Bev Wood, an ex-ESC student remembers a subject during her school days called needlework. She didn’t enjoy it at the time.

These days, Bev is passionate about her quilting hobby and spends as much time as she can in her sewing room, creating quilts and other items with fabric.

“When I was a student at Eaglehawk Secondary, I wasn’t good at sewing at all! I really didn’t enjoy the subject.”

When Bev’s children were young and she was a stay-at-home mum, a friend invited her to a quilting class, where she was cutting up fabric and sewing it back together. Bev couldn’t understand what the point of that was but decided to attend the class and have a look for herself. That was enough to get her well and truly hooked and she has been sewing ever since.

The process of quilt making starts with Bev deciding on a design and fabric that she likes. When she started out, she only used patterns but is now able to make up her own quilt designs using her knowledge and experience. After choosing a pattern or design idea, she precisely cuts the fabric pieces then sews the quilt top together. Once finished, the wadding and backing are added, and the three layers are quilted together.

The craft is very popular, and Bev started a monthly sewing day in Eaglehawk that she calls the High Tea Sew-ciety. It’s an opportunity for all skill levels to get involved in sewing or quilting, an uninterrupted day with other quilters.

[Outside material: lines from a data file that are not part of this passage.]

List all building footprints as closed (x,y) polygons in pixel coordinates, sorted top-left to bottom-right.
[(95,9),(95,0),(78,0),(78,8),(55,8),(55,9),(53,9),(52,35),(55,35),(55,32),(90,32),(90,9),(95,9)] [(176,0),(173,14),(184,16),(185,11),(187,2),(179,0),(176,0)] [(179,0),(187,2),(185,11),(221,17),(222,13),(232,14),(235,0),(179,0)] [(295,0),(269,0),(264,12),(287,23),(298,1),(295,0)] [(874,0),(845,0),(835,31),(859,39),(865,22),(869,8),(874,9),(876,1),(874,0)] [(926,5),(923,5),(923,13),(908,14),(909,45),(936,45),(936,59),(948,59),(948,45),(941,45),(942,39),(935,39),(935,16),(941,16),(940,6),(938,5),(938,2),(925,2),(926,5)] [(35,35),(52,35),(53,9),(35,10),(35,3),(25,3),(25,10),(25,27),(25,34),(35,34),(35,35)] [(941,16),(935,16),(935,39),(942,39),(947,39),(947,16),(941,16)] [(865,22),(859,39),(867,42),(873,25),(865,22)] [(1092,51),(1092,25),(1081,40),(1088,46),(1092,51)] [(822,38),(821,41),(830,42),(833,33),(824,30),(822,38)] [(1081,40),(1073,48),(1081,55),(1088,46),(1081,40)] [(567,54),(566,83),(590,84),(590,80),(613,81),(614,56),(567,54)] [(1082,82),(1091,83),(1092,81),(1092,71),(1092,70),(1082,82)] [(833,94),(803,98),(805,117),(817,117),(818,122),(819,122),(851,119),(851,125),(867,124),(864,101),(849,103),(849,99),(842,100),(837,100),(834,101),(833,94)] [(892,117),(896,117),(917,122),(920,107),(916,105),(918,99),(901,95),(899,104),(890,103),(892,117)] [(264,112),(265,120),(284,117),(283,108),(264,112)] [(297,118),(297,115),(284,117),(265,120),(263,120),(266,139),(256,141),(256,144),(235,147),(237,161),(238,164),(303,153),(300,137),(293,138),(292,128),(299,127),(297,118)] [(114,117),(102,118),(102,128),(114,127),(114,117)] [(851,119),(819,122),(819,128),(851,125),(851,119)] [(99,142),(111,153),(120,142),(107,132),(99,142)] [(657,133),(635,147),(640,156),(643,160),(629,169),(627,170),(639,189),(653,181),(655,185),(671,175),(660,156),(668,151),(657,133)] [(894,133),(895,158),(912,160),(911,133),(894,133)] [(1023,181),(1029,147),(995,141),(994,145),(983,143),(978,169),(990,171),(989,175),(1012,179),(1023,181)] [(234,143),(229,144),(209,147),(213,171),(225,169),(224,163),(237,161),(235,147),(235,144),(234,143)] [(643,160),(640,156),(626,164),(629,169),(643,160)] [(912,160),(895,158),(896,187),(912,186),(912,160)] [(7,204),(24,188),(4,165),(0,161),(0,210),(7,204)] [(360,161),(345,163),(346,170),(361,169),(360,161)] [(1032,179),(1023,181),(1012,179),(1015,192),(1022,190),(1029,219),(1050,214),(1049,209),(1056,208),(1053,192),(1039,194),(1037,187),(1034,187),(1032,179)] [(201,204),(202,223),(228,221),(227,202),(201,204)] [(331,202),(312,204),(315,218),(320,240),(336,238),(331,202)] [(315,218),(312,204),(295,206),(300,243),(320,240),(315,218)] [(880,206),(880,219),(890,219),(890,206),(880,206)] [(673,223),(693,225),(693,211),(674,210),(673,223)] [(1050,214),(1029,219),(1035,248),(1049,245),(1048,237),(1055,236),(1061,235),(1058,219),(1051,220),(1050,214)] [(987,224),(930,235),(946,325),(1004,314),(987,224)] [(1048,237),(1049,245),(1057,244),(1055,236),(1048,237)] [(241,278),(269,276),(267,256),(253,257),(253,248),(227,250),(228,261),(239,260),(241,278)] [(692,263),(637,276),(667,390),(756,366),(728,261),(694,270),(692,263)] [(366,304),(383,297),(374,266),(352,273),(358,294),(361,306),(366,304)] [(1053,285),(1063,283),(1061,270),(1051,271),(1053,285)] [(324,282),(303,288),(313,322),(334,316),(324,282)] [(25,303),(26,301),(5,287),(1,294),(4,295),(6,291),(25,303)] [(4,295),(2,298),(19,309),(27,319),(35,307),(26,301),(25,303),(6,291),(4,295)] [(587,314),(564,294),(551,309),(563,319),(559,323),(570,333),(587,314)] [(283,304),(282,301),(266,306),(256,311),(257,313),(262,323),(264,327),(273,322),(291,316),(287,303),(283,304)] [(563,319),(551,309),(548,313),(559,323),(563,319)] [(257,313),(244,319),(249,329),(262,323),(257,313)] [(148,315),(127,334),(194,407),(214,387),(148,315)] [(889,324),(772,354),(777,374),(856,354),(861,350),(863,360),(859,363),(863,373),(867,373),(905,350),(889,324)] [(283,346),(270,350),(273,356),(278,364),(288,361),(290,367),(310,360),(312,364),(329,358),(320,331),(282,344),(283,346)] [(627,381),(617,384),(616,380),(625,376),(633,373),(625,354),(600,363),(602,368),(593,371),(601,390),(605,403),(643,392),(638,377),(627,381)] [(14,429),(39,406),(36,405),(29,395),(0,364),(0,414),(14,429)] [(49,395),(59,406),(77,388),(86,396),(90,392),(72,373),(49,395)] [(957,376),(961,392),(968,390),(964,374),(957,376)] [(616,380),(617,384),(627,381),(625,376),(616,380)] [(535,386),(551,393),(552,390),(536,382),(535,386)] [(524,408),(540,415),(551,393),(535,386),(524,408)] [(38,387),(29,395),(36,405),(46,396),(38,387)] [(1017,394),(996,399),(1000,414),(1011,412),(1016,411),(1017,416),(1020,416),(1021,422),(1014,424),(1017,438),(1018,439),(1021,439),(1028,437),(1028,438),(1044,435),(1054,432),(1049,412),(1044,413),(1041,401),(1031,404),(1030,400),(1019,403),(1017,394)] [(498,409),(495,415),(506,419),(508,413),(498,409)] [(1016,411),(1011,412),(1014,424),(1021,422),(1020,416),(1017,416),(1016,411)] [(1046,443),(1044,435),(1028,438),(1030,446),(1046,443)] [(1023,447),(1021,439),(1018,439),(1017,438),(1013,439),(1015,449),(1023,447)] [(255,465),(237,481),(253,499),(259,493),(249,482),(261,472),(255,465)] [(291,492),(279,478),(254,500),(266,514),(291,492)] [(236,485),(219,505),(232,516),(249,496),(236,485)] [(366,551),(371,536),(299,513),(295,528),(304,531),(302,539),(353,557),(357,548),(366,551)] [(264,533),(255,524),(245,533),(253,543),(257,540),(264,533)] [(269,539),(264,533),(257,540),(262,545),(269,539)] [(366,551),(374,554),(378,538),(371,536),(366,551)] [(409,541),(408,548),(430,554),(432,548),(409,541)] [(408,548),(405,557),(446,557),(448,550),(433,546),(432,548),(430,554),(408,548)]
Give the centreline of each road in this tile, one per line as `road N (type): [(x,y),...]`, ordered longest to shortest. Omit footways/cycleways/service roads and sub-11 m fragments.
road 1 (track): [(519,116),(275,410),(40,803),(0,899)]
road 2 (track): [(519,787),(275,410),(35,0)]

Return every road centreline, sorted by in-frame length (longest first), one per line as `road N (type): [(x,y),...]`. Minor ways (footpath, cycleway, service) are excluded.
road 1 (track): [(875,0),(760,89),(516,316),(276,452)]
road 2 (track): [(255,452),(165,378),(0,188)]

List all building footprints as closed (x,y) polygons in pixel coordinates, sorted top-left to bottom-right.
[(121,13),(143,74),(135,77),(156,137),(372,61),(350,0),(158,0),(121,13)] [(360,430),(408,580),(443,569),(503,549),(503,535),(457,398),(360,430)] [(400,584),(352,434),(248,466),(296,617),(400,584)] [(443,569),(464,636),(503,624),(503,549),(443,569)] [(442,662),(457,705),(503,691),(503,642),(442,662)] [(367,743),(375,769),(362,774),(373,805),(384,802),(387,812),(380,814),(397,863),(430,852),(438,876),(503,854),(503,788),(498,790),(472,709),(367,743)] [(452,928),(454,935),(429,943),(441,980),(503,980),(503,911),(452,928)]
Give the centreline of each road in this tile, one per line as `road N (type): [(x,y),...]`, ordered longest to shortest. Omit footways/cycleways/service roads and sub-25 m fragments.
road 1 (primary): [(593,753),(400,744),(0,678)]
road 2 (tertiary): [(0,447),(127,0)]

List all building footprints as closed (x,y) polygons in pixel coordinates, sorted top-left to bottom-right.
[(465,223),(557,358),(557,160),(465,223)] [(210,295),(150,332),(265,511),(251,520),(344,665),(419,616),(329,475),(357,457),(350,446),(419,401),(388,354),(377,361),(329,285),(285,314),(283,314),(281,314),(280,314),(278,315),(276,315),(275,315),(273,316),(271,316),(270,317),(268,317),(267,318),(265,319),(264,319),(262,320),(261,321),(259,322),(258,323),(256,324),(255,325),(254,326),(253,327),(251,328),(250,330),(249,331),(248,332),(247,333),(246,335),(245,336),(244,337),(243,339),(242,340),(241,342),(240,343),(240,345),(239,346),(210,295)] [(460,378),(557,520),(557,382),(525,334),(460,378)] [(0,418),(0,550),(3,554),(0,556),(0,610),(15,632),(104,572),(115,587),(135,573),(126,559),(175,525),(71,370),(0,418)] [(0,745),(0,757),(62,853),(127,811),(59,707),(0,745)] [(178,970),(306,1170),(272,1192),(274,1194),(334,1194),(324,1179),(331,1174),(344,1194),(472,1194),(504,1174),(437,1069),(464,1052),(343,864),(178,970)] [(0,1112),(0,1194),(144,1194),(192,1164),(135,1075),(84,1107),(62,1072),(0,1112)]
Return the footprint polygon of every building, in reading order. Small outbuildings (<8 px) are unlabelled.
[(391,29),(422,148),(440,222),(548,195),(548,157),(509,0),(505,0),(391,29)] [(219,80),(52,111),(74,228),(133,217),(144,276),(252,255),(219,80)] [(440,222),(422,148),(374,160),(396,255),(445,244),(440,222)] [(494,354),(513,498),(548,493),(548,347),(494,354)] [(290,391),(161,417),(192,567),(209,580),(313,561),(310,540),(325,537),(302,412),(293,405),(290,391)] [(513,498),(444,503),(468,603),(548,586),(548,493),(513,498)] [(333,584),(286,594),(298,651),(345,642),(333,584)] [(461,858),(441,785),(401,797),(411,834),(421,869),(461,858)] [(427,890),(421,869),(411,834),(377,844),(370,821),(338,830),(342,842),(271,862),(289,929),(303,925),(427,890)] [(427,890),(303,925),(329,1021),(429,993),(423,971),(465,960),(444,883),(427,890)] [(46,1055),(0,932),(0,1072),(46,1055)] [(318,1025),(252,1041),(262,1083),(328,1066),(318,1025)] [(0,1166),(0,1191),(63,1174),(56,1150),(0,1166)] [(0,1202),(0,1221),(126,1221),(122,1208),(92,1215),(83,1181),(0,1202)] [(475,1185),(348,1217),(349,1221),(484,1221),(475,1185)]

It happens one Sunday a month, from 10am to 4pm and bookings can be made via the Hopscotch Quilting Facebook page (QR Code on the next page) or by emailing. Participants bring their own sewing machine and projects and if you’re struggling with a technique, Bev is there to help. The cost for the day is $20 per person, tea, coffee and morning tea is supplied, and lunch is BYO.

“A table and chair are provided, along with fridge, sandwich toaster and microwave. We sit there all day sewing, chatting, bouncing ideas off each other and sharing our skills.”

Bev also runs weekend retreats in Axedale twice a year for quilters to share and learn new skills, to have a weekend away, dedicated just to sewing. So far, the youngest at the retreat was 22 and the oldest in her 70’s. The 22-year-old came for the first time with a very old sewing machine and a quilt she bought from the op shop for $3. She cut up the old quilt and made it into a hoodie because she’s into upcycling. Recently she brought her mum to a retreat and they spent the weekend sewing together, both learning new skills and making new friends.

“I make kits as well. People like to open the bag and have all the pieces they need along with instructions. I make zip up pouch kits, table runner kits, needle keeper and pin cushion kits, ironing board cover kits, bag kits and quilt kits. Most of the time, the ladies know what they want to make but sometimes they want to make something different, and a kit makes that really easy.”

New people are always welcome to attend with their hand or machine sewing, regardless of their experience or skill level.